=== Exercise brief ===
Extract only the lines running from the top of the entries to the line that holds "full_adder fa1(.a(a0),.b(b0),.c(cin),.sum(s0),.carry(c0));". Include that line and omit the pictures.

· · · · · · ·

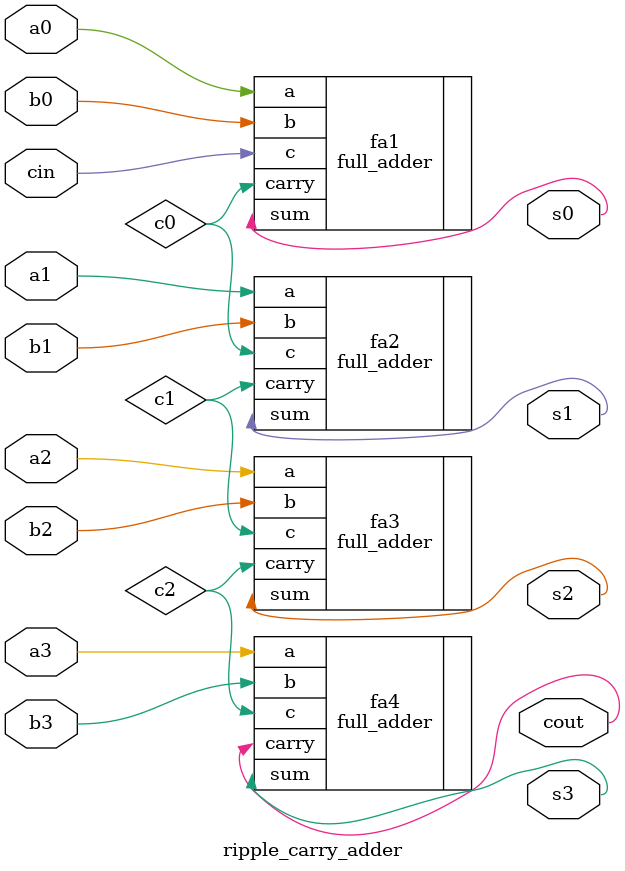
<source format=v>

module ripple_carry_adder(a0,a1,a2,a3,b0,b1,b2,b3,cin,s0,s1,s2,s3,cout);

  //---------- Port Declaration ----------//

  input a0,a1,a2,a3,b0,b1,b2,b3,cin;
  output s0,s1,s2,s3,cout;
 
  //---------- Internal cable Declaration ----------//
  
  wire c0,c1,c2;
  
  //---------- Full adder instantiation ----------// 

  full_adder fa1(.a(a0),.b(b0),.c(cin),.sum(s0),.carry(c0));
  full_adder fa2(.a(a1),.b(b1),.c(c0),.sum(s1),.carry(c1));
  full_adder fa3(.a(a2),.b(b2),.c(c1),.sum(s2),.carry(c2));
  full_adder fa4(.a(a3),.b(b3),.c(c2),.sum(s3),.carry(cout));

endmodule



</source>
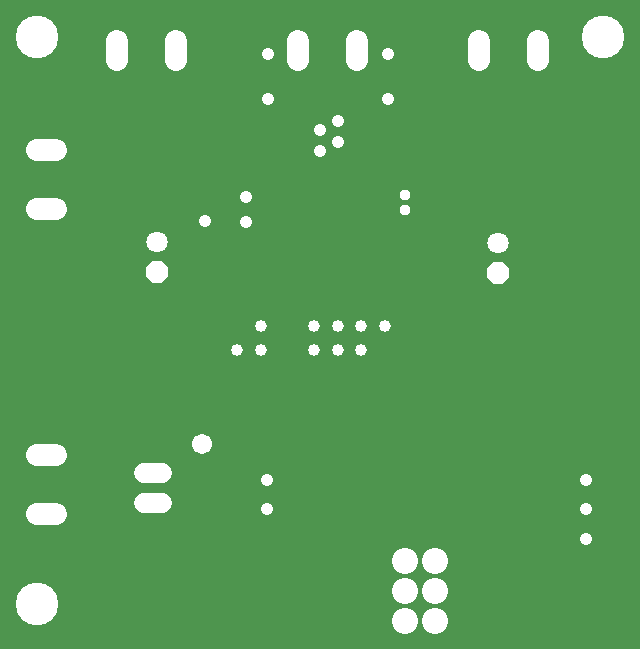
<source format=gbs>
G04 EAGLE Gerber RS-274X export*
G75*
%MOMM*%
%FSLAX34Y34*%
%LPD*%
%INSoldermask Bottom*%
%IPNEG*%
%AMOC8*
5,1,8,0,0,1.08239X$1,22.5*%
G01*
%ADD10C,3.603200*%
%ADD11C,2.203200*%
%ADD12C,1.803400*%
%ADD13P,1.951982X8X292.500000*%
%ADD14C,1.853200*%
%ADD15C,1.711200*%
%ADD16C,1.059600*%
%ADD17C,0.959600*%
%ADD18C,1.703200*%
%ADD19C,1.009600*%


D10*
X40000Y40000D03*
X520000Y520000D03*
X40000Y520000D03*
D11*
X352330Y76580D03*
X377730Y76580D03*
X377730Y51180D03*
X352330Y51180D03*
X352330Y25780D03*
X377730Y25780D03*
D12*
X430410Y345380D03*
D13*
X430410Y319980D03*
D12*
X142120Y346650D03*
D13*
X142120Y321250D03*
D14*
X311330Y500220D02*
X311330Y516720D01*
X261330Y516720D02*
X261330Y500220D01*
X158020Y500220D02*
X158020Y516720D01*
X108020Y516720D02*
X108020Y500220D01*
X464540Y500220D02*
X464540Y516720D01*
X414540Y516720D02*
X414540Y500220D01*
X56750Y424000D02*
X40250Y424000D01*
X40250Y374000D02*
X56750Y374000D01*
X56750Y166000D02*
X40250Y166000D01*
X40250Y116000D02*
X56750Y116000D01*
D15*
X131210Y150950D02*
X146290Y150950D01*
X146290Y125550D02*
X131210Y125550D01*
D16*
X280000Y441250D03*
X295000Y448500D03*
X280000Y423500D03*
X295000Y430750D03*
D17*
X351670Y386020D03*
D16*
X235000Y145000D03*
D17*
X351670Y373320D03*
D16*
X235000Y120000D03*
D18*
X180000Y175000D03*
D16*
X217050Y363160D03*
X505000Y95000D03*
X217050Y384750D03*
X505000Y120000D03*
X183000Y364000D03*
X505000Y145000D03*
X236100Y505400D03*
X337700Y467300D03*
X236100Y467300D03*
X337700Y505400D03*
D19*
X210000Y255000D03*
X230000Y275000D03*
X230000Y255000D03*
X275000Y255000D03*
X295000Y255000D03*
X315000Y255000D03*
X295000Y275000D03*
X315000Y275000D03*
X335000Y275000D03*
X275000Y275000D03*
M02*

</source>
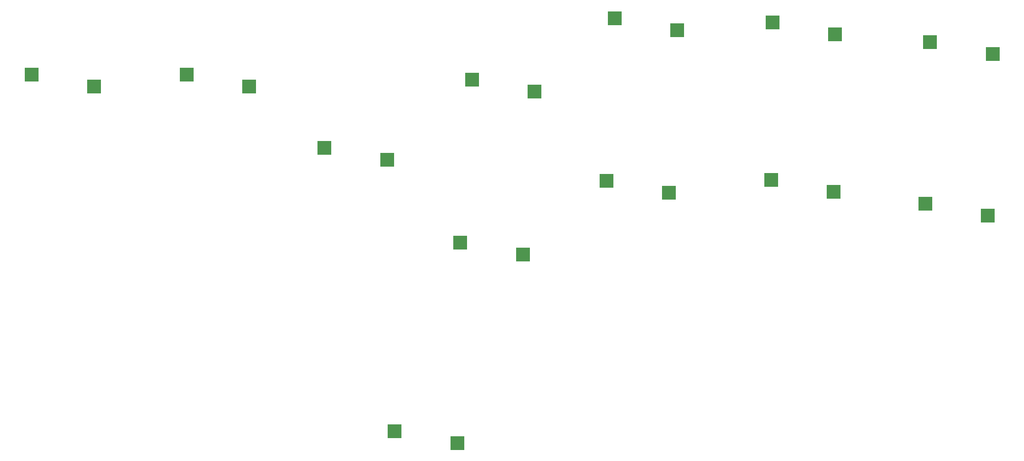
<source format=gbp>
G04 #@! TF.GenerationSoftware,KiCad,Pcbnew,(6.0.6)*
G04 #@! TF.CreationDate,2022-07-21T01:25:26+09:00*
G04 #@! TF.ProjectId,Flatbox-rev1_1-kicad,466c6174-626f-4782-9d72-6576315f312d,1.1*
G04 #@! TF.SameCoordinates,Original*
G04 #@! TF.FileFunction,Paste,Bot*
G04 #@! TF.FilePolarity,Positive*
%FSLAX46Y46*%
G04 Gerber Fmt 4.6, Leading zero omitted, Abs format (unit mm)*
G04 Created by KiCad (PCBNEW (6.0.6)) date 2022-07-21 01:25:26*
%MOMM*%
%LPD*%
G01*
G04 APERTURE LIST*
%ADD10R,2.600000X2.600000*%
G04 APERTURE END LIST*
D10*
X156375000Y-52590000D03*
X167925000Y-54790000D03*
X115765000Y-128970000D03*
X127315000Y-131170000D03*
X214585000Y-56990000D03*
X226135000Y-59190000D03*
X127865000Y-94110000D03*
X139415000Y-96310000D03*
X48725000Y-63050000D03*
X60275000Y-65250000D03*
X102795000Y-76590000D03*
X114345000Y-78790000D03*
X185215000Y-82510000D03*
X196765000Y-84710000D03*
X77345000Y-63050000D03*
X88895000Y-65250000D03*
X213695000Y-86940000D03*
X225245000Y-89140000D03*
X154845000Y-82670000D03*
X166395000Y-84870000D03*
X130025000Y-64000000D03*
X141575000Y-66200000D03*
X185475000Y-53350000D03*
X197025000Y-55550000D03*
M02*

</source>
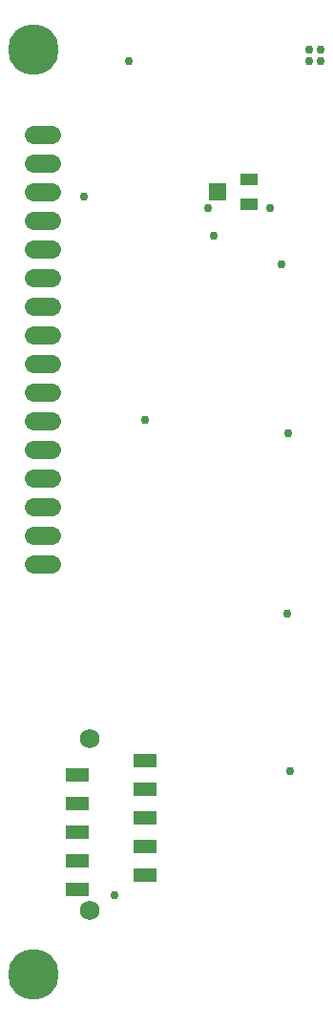
<source format=gbs>
G75*
%MOIN*%
%OFA0B0*%
%FSLAX25Y25*%
%IPPOS*%
%LPD*%
%AMOC8*
5,1,8,0,0,1.08239X$1,22.5*
%
%ADD10C,0.06299*%
%ADD11C,0.17717*%
%ADD12R,0.07900X0.04700*%
%ADD13C,0.06900*%
%ADD14R,0.06299X0.06299*%
%ADD15R,0.06299X0.04331*%
%ADD16C,0.02953*%
D10*
X0035265Y0180540D02*
X0041564Y0180540D01*
X0041564Y0190540D02*
X0035265Y0190540D01*
X0035265Y0200540D02*
X0041564Y0200540D01*
X0041564Y0210540D02*
X0035265Y0210540D01*
X0035265Y0220540D02*
X0041564Y0220540D01*
X0041564Y0230540D02*
X0035265Y0230540D01*
X0035265Y0240540D02*
X0041564Y0240540D01*
X0041564Y0250540D02*
X0035265Y0250540D01*
X0035265Y0260540D02*
X0041564Y0260540D01*
X0041564Y0270540D02*
X0035265Y0270540D01*
X0035265Y0280540D02*
X0041564Y0280540D01*
X0041564Y0290540D02*
X0035265Y0290540D01*
X0035265Y0300540D02*
X0041564Y0300540D01*
X0041564Y0310540D02*
X0035265Y0310540D01*
X0035265Y0320540D02*
X0041564Y0320540D01*
X0041564Y0330540D02*
X0035265Y0330540D01*
D11*
X0035265Y0037233D03*
X0035265Y0360068D03*
D12*
X0074278Y0111997D03*
X0074278Y0101997D03*
X0074278Y0091997D03*
X0074278Y0081997D03*
X0074278Y0071997D03*
X0050678Y0076997D03*
X0050678Y0086997D03*
X0050678Y0096997D03*
X0050678Y0106997D03*
X0050678Y0066997D03*
D13*
X0054978Y0059397D03*
X0054978Y0119597D03*
D14*
X0099635Y0310658D03*
D15*
X0110658Y0306328D03*
X0110658Y0314989D03*
D16*
X0117942Y0304950D03*
X0121879Y0285265D03*
X0098257Y0295107D03*
X0096288Y0304950D03*
X0068729Y0356131D03*
X0052981Y0308887D03*
X0074457Y0230757D03*
X0124241Y0226209D03*
X0124044Y0163217D03*
X0124831Y0108099D03*
X0063611Y0064792D03*
X0131721Y0356131D03*
X0131721Y0360068D03*
X0135658Y0360068D03*
X0135658Y0356131D03*
M02*

</source>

· · · · · · ·

=== Answer to the problem ===
<source format=v>

module ripple_carry_adder(a0,a1,a2,a3,b0,b1,b2,b3,cin,s0,s1,s2,s3,cout);

  //---------- Port Declaration ----------//

  input a0,a1,a2,a3,b0,b1,b2,b3,cin;
  output s0,s1,s2,s3,cout;
 
  //---------- Internal cable Declaration ----------//
  
  wire c0,c1,c2;
  
  //---------- Full adder instantiation ----------// 

  full_adder fa1(.a(a0),.b(b0),.c(cin),.sum(s0),.carry(c0));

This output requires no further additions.